Start of SUPPLIED DATA

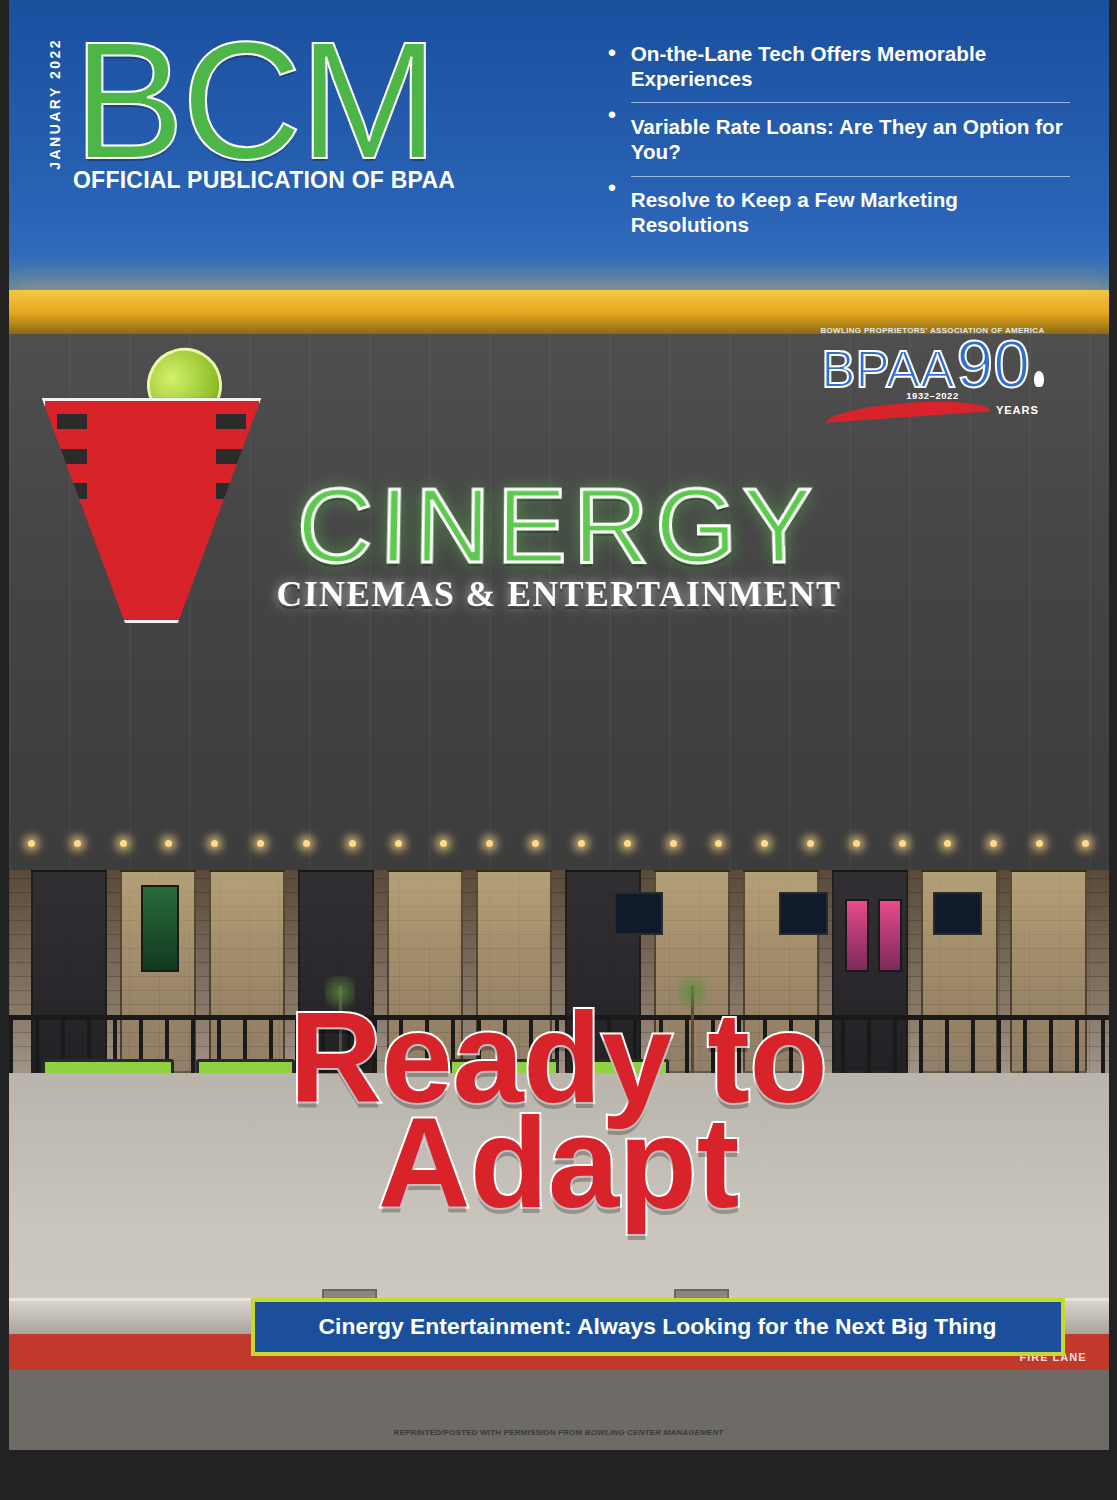FIRE LANE
CINERGY
CINEMAS & ENTERTAINMENT
JANUARY 2022
BCM
OFFICIAL PUBLICATION OF BPAA
On-the-Lane Tech Offers Memorable Experiences
Variable Rate Loans: Are They an Option for You?
Resolve to Keep a Few Marketing Resolutions
BOWLING PROPRIETORS' ASSOCIATION OF AMERICA
BPAA 90
1932–2022
YEARS
Ready to Adapt
Cinergy Entertainment: Always Looking for the Next Big Thing
REPRINTED/POSTED WITH PERMISSION FROM BOWLING CENTER MANAGEMENT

End of SUPPLIED DATA

### DIRECTIONS FOR THIS TASK
The records above must be output exactly, except for their pictures.

### RESPONSE
FIRE LANE
CINERGY
CINEMAS & ENTERTAINMENT
JANUARY 2022
BCM
OFFICIAL PUBLICATION OF BPAA
On-the-Lane Tech Offers Memorable Experiences
Variable Rate Loans: Are They an Option for You?
Resolve to Keep a Few Marketing Resolutions
BOWLING PROPRIETORS' ASSOCIATION OF AMERICA
BPAA 90
1932–2022
YEARS
Ready to Adapt
Cinergy Entertainment: Always Looking for the Next Big Thing
REPRINTED/POSTED WITH PERMISSION FROM BOWLING CENTER MANAGEMENT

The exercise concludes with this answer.